How is the dopamine synthesis capacity transferred along with the genes?

The background cause of most Parkinson’s disease cases is not genetic. However, the biochemical alterations that cause the symptoms could be corrected by “replace or restore” functional gene therapy to boost dopamine synthesis (via the expression of the genes involved in dopamine biosynthesis) and at least partially restore dopaminergic cell function.
This was the approach that was employed in the study published today. The team first studied the safety and efficacy of a viral vector (engineered from equine infectious anaemia virus, EIAV) encoding the three critical genes for dopamine biosynthesis: AADC, TH, and CH1. They established proof-of-principle for the transfer of these genes into the striatum [2], which is the dopamine-deficient region of the brain, and observed local and continuous in vivo dopamine synthesis.
The trial went on to demonstrate the long-term (44-month follow-up) therapeutic efficacy of this viral vector in the same primate model of Parkinson’s disease, and without the complications (on-off fluctuations and dyskinesias) associated with oral dopaminergic drugs.

How can this technology be transferred from bench to bedside?

Spurred by this success, the clinical research team from Henri-Mondor hospital working on this programme syndicated the MIRCen and SHFJ3 (CEA) and, with authorization from the French Health Products Safety Agency (Afssaps), clearance from the regional ethics board (CPP Ile-de-France IX) and sponsorship backing from Oxford BioMedica, has launched a phase I/II clinical trial. This trial is designed to demonstrate the safety and efficacy of the approach in patients presenting advanced forms of Parkinson’s disease. Results in from the first patients to benefit from this treatment showed promising improvements in motor skills and quality of life at 12 months post-injection of the gene drug. The treatment offers the added benefits of being well-tolerated, with no severe adverse events reported.
 
Interim results from the trial will be unveiled by one of the pioneers of this gene therapy protocol, Pr. Stéphane Palfi [4], at the European Society of Gene and Cell Therapy 2009 annual congress in Hannover, Germany, in November 2009.
These sophisticated therapeutic developments offer an outstanding illustration of public-private partnership and demonstrate the harnessing of synergies between academic and industrial biomedical research. This approach, known as translational medical research, is cornerstone strategy at both the MIRCen and Henri Mondor Hospital’s Neuromotor research department, as it enables fast, controlled technology transfer from ‘bench-to-bedside’.

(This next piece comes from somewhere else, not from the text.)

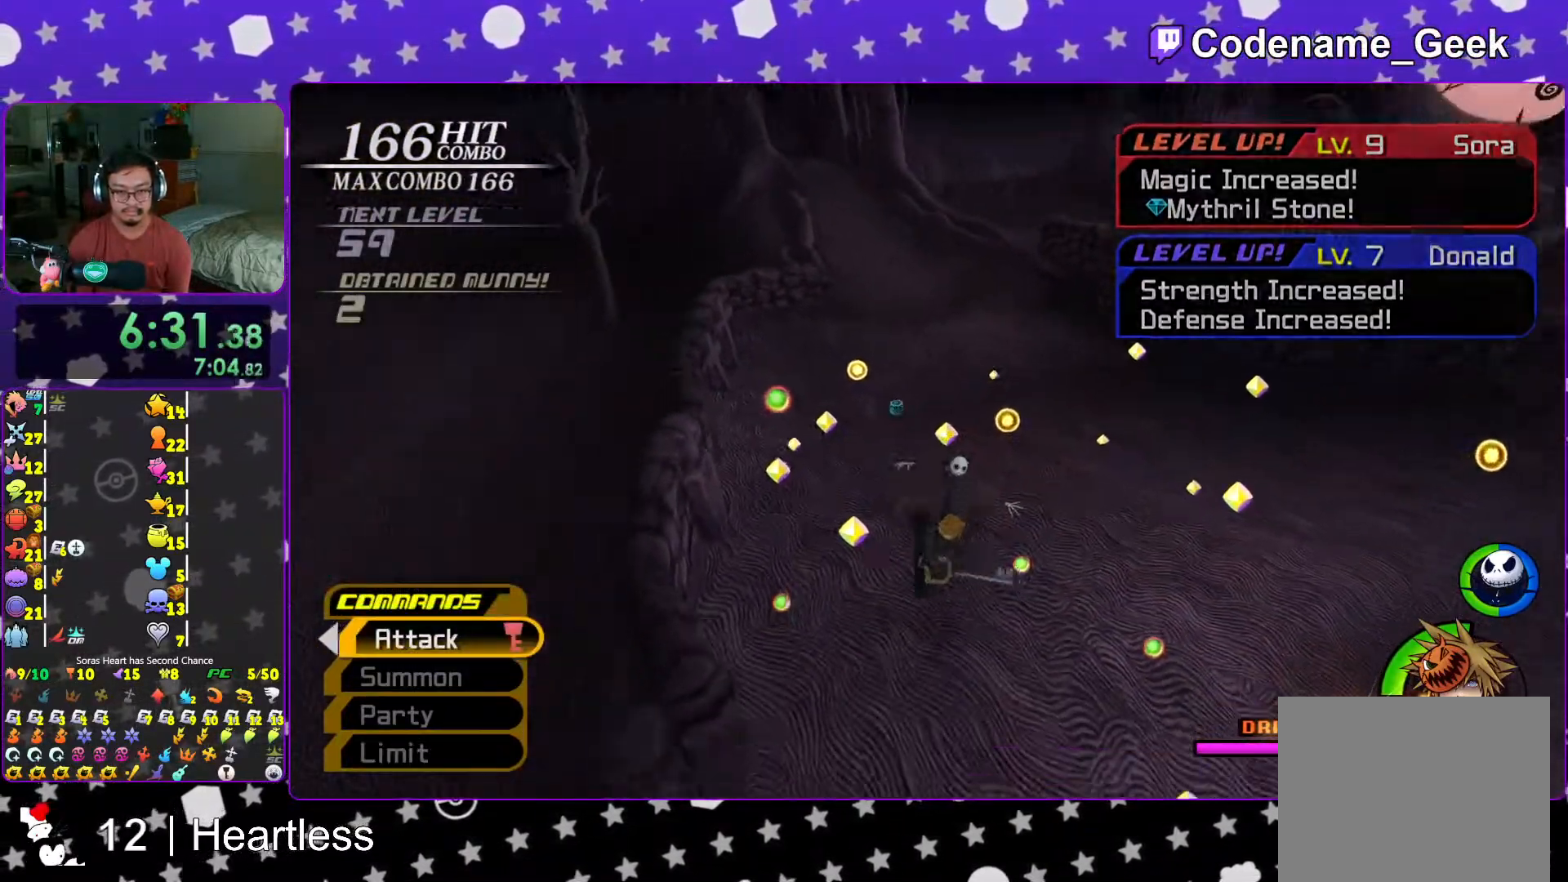
{"buttons": ["Y"], "left_stick": "up", "right_stick": "center", "events": [[67, "B", "down"], [217, "B", "up"], [267, "B", "down"], [467, "B", "up"], [483, "Y", "down"]]}
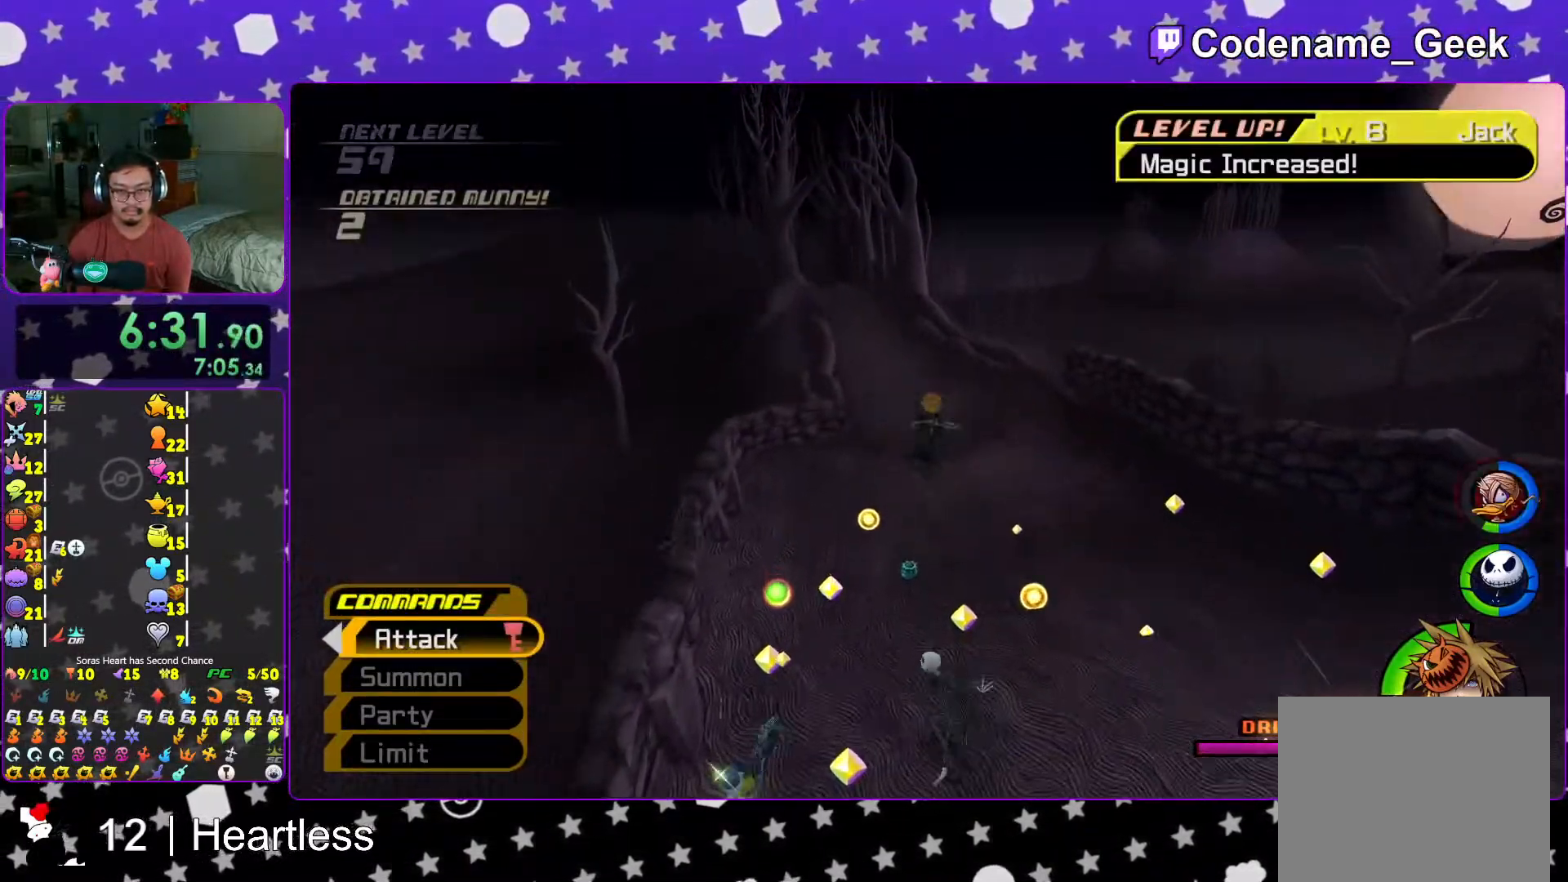
{"buttons": ["Y"], "left_stick": "up", "right_stick": "left", "events": [[117, "right_stick", "up-left"], [167, "right_stick", "center"], [433, "right_stick", "left"]]}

2 The striatum is the dopamine-deficient region of the brain in Parkinsonian patients.
3 The CEA’s Frédéric Joliot Hospital Service at Orsay is one of the only research platforms in Europe to bring together all the different methods of human whole-body functional exploration: single-photon-emission computed tomography (SPECT), positron emission tomography (PET), magnetic resonance imaging (MRI) and positron emission tomography coupled with computed tomography, better known as PET-CT.